Uni Research and University of Bergen
Station M is one of the FixO3 observatories providing data related to the marine carbon cycle and ocean acidification. The site is located in the northern North Atlantic at 660N 20E, approximately 200 nautical miles from the Norwegian coast, and its history dates back to the late 1940’s when there was a need for improved weather forecasts due to the increased air traffic between Europe and North America. More than a dozen weather ships were established in the north Atlantic and one of these was situated at Station M, from where oceanographic and meteorological data was monitored since 1948. Hydrographic data from the deep water at Station M is among the longest time series in the world, and based on these data it was discovered that in the mid 80ties the Norwegian Sea deep water started warming from a relative stable low temperature.
In 2011 autonomous instrumentation replaced the weather ship at Station M and since then partial pressure of carbon dioxide (pCO2) and pH have been measured continuously in the surface water as well as in the mixed layer. A variety of data, such as air temperature, dissolved oxygen, and CO2 in sea surface and atmosphere, is publicly available in real time at http://talos.nodc. no:8080/stasjonm/index.html?lang=en. This data is used to study ocean acidification and its temporal variability. The term ocean acidification describes the ongoing decrease in pH of seawater and depletion of carbonate concentration of the Earth’s oceans, caused by uptake of CO2 from the atmosphere. The acidification affects the ecosystems in the oceans, but to what degree and in which form is not yet fully understood. Thus it is important to monitor trends both on annual and seasonal scale to keep track of the acidification process. Ocean acidification is detected by monitoring the inorganic carbon system in sea water. pCO2 and pH measurements from Station M are used to calculate the saturation state for carbonate in its two crystal forms calcite and aragonite (ΩCa and ΩAr).These two parameters indicate how “corrosive” the sea water is for carbonate, either in form of planktonic skeleton or solid carbonate deposits on the sea floor. Saturation state of carbonate, Ω, larger than 1, indicates that the water is over saturated with respect to carbonate, while Ω less than 1 indicates under saturation of carbonate. When Ω is well above 1 there is sufficient amount of carbonate for the organisms to form shells and skeletons, but when Ω is approaching 1 the environment is getting harsh and it is difficult for organisms to maintain sound and solid shells.

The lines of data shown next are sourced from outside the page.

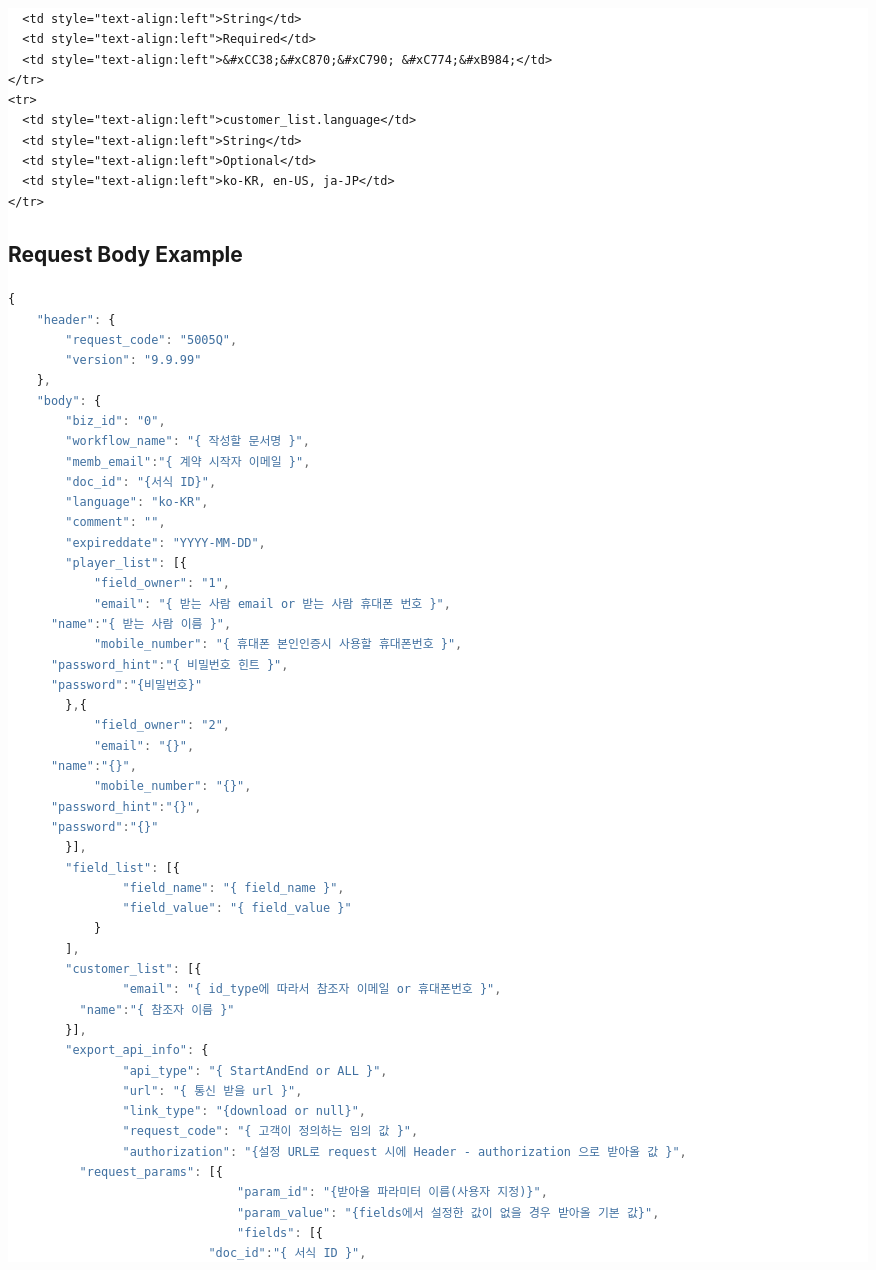       <td style="text-align:left">String</td>
      <td style="text-align:left">Required</td>
      <td style="text-align:left">&#xCC38;&#xC870;&#xC790; &#xC774;&#xB984;</td>
    </tr>
    <tr>
      <td style="text-align:left">customer_list.language</td>
      <td style="text-align:left">String</td>
      <td style="text-align:left">Optional</td>
      <td style="text-align:left">ko-KR, en-US, ja-JP</td>
    </tr>
  </tbody>
</table>

## Request Body Example

```javascript
{
	"header": {
		"request_code": "5005Q",
		"version": "9.9.99"
	},
	"body": {
		"biz_id": "0",
		"workflow_name": "{ 작성할 문서명 }",
		"memb_email":"{ 계약 시작자 이메일 }",
		"doc_id": "{서식 ID}",
		"language": "ko-KR",
		"comment": "",
		"expireddate": "YYYY-MM-DD",
		"player_list": [{
			"field_owner": "1",
			"email": "{ 받는 사람 email or 받는 사람 휴대폰 번호 }",
      "name":"{ 받는 사람 이름 }",
			"mobile_number": "{ 휴대폰 본인인증시 사용할 휴대폰번호 }",
      "password_hint":"{ 비밀번호 힌트 }",
      "password":"{비밀번호}"
		},{
			"field_owner": "2",
			"email": "{}",
      "name":"{}",
			"mobile_number": "{}",
      "password_hint":"{}",
      "password":"{}"
		}],
		"field_list": [{
				"field_name": "{ field_name }", 
				"field_value": "{ field_value }"
			}
		],
		"customer_list": [{
				"email": "{ id_type에 따라서 참조자 이메일 or 휴대폰번호 }",
	      "name":"{ 참조자 이름 }"
		}],
		"export_api_info": {
				"api_type": "{ StartAndEnd or ALL }",
				"url": "{ 통신 받을 url }",
				"link_type": "{download or null}",
				"request_code": "{ 고객이 정의하는 임의 값 }",
				"authorization": "{설정 URL로 request 시에 Header - authorization 으로 받아올 값 }",
	      "request_params": [{
								"param_id": "{받아올 파라미터 이름(사용자 지정)}",
								"param_value": "{fields에서 설정한 값이 없을 경우 받아올 기본 값}",
								"fields": [{ 
                            "doc_id":"{ 서식 ID }",
```
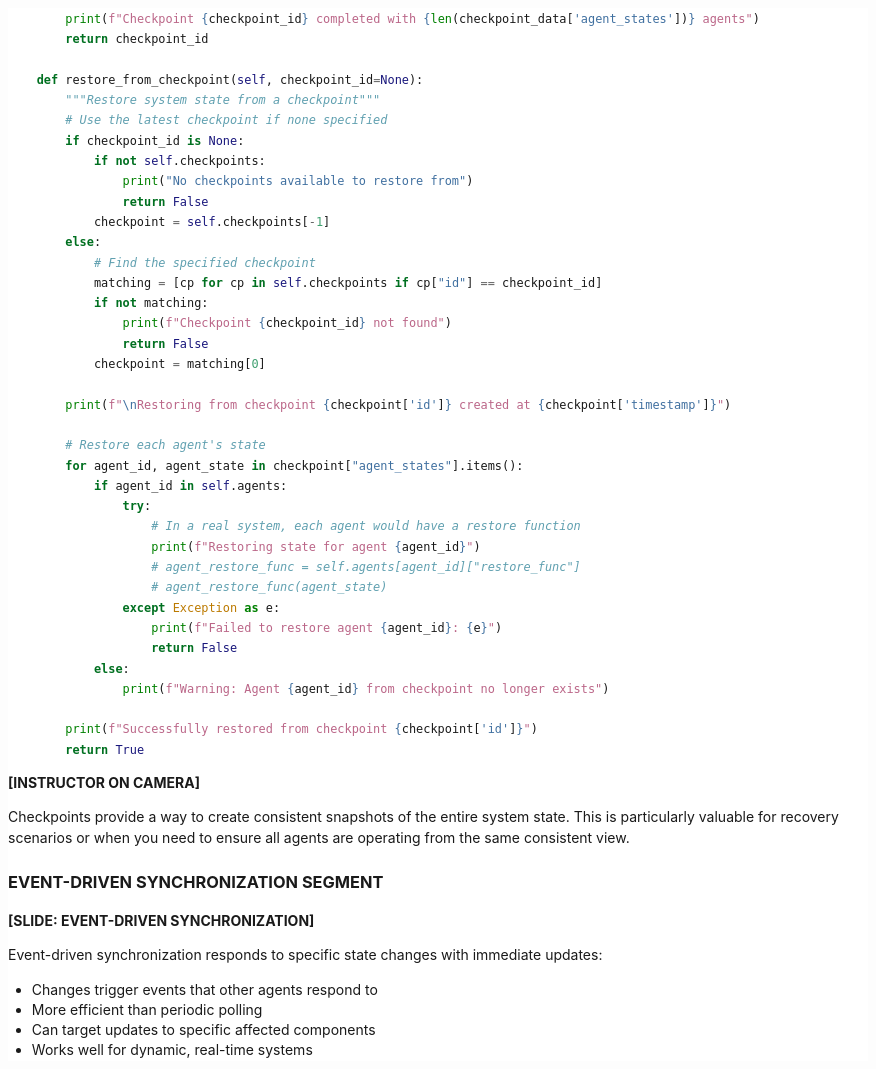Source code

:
 ```python
        print(f"Checkpoint {checkpoint_id} completed with {len(checkpoint_data['agent_states'])} agents")
        return checkpoint_id
    
    def restore_from_checkpoint(self, checkpoint_id=None):
        """Restore system state from a checkpoint"""
        # Use the latest checkpoint if none specified
        if checkpoint_id is None:
            if not self.checkpoints:
                print("No checkpoints available to restore from")
                return False
            checkpoint = self.checkpoints[-1]
        else:
            # Find the specified checkpoint
            matching = [cp for cp in self.checkpoints if cp["id"] == checkpoint_id]
            if not matching:
                print(f"Checkpoint {checkpoint_id} not found")
                return False
            checkpoint = matching[0]
        
        print(f"\nRestoring from checkpoint {checkpoint['id']} created at {checkpoint['timestamp']}")
        
        # Restore each agent's state
        for agent_id, agent_state in checkpoint["agent_states"].items():
            if agent_id in self.agents:
                try:
                    # In a real system, each agent would have a restore function
                    print(f"Restoring state for agent {agent_id}")
                    # agent_restore_func = self.agents[agent_id]["restore_func"]
                    # agent_restore_func(agent_state)
                except Exception as e:
                    print(f"Failed to restore agent {agent_id}: {e}")
                    return False
            else:
                print(f"Warning: Agent {agent_id} from checkpoint no longer exists")
        
        print(f"Successfully restored from checkpoint {checkpoint['id']}")
        return True
```

**[INSTRUCTOR ON CAMERA]**

Checkpoints provide a way to create consistent snapshots of the entire system state. This is particularly valuable for recovery scenarios or when you need to ensure all agents are operating from the same consistent view.

### EVENT-DRIVEN SYNCHRONIZATION SEGMENT

**[SLIDE: EVENT-DRIVEN SYNCHRONIZATION]**

Event-driven synchronization responds to specific state changes with immediate updates:
- Changes trigger events that other agents respond to
- More efficient than periodic polling
- Can target updates to specific affected components
- Works well for dynamic, real-time systems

Figure: Station M – temporal variability of aragonite saturation state (ΩAr), which changes with temperature and biological production.

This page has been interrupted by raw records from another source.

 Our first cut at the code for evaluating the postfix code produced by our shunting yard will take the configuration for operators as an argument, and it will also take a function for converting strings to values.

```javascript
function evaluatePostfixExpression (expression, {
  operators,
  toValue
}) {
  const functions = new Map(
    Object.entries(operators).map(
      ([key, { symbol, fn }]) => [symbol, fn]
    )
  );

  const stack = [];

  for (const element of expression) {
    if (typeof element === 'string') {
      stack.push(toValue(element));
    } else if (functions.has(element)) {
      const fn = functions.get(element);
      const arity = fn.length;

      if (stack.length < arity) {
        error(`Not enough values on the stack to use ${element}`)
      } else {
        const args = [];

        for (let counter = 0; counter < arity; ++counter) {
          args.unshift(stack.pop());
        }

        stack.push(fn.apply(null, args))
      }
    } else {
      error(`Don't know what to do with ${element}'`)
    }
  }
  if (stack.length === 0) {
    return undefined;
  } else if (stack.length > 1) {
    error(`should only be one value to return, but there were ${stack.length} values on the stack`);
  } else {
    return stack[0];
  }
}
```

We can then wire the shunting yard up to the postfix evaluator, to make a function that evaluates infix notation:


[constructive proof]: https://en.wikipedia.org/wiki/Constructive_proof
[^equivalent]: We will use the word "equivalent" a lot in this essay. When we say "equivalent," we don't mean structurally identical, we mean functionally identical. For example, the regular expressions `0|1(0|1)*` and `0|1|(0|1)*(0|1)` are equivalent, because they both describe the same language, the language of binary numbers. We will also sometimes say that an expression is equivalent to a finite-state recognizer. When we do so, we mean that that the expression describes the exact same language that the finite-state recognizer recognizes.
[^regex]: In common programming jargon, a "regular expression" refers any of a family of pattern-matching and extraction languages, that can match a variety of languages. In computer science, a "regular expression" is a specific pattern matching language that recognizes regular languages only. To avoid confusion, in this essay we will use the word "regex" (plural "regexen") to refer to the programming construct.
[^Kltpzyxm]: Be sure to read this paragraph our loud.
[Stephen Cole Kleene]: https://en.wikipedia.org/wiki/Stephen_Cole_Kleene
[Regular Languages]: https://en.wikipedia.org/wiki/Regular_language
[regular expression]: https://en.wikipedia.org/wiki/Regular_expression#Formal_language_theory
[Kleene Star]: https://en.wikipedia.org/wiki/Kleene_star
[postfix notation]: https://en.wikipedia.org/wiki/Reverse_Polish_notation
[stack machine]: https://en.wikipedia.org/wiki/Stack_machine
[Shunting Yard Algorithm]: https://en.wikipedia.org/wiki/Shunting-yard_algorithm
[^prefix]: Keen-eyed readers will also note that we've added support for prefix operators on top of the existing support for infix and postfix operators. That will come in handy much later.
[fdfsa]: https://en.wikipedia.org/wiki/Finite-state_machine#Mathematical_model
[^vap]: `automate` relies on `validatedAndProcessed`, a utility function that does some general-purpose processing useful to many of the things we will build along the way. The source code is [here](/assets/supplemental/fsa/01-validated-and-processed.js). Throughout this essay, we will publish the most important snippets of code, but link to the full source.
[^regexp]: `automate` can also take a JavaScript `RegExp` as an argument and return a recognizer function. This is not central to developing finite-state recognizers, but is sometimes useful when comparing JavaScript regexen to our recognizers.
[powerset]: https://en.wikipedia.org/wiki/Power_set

The figure shows the temporal variability of aragonite saturation state (ΩAr), which changes with temperature and biological production. In summer, the ΩAr values are at a maximum (between 2.85 and 3.05), when surface water is at the warmest and primary production is reasonable large. This means that the abundancy of aragonite at the site is large during summer season and organisms build shells and skeletons as usual. In fall the temperature decreases, the mixed layer deepens, and ΩAr decreases towards winter concentrations. During wintertime, when the surface temperature is at a minimum, the ΩAr in surface water is also at its minimum of approximately 1.8, meaning that there is still sufficient amount of aragonite for organisms dependent on this substitute to survive, but the amount has decreased a lot since summertime. The current time series is too short to determine interannual trends; however, other studies in the northern North Atlantic have shown that the surface value of ΩAr is decreasing over years. Therefore it is of vital importance to continue the observations of the carbon cycle to determine the changes in the ocean acidification in the future. From other studies it is known that the transition zone between over saturated and under saturated water with respect to aragonite is found at depths between 1800 and 2000 m in the eastern part of northern North Atlantic. It is expected that this zone will shoal in the future, which will have implications for the carbonate dependent organisms living in that area.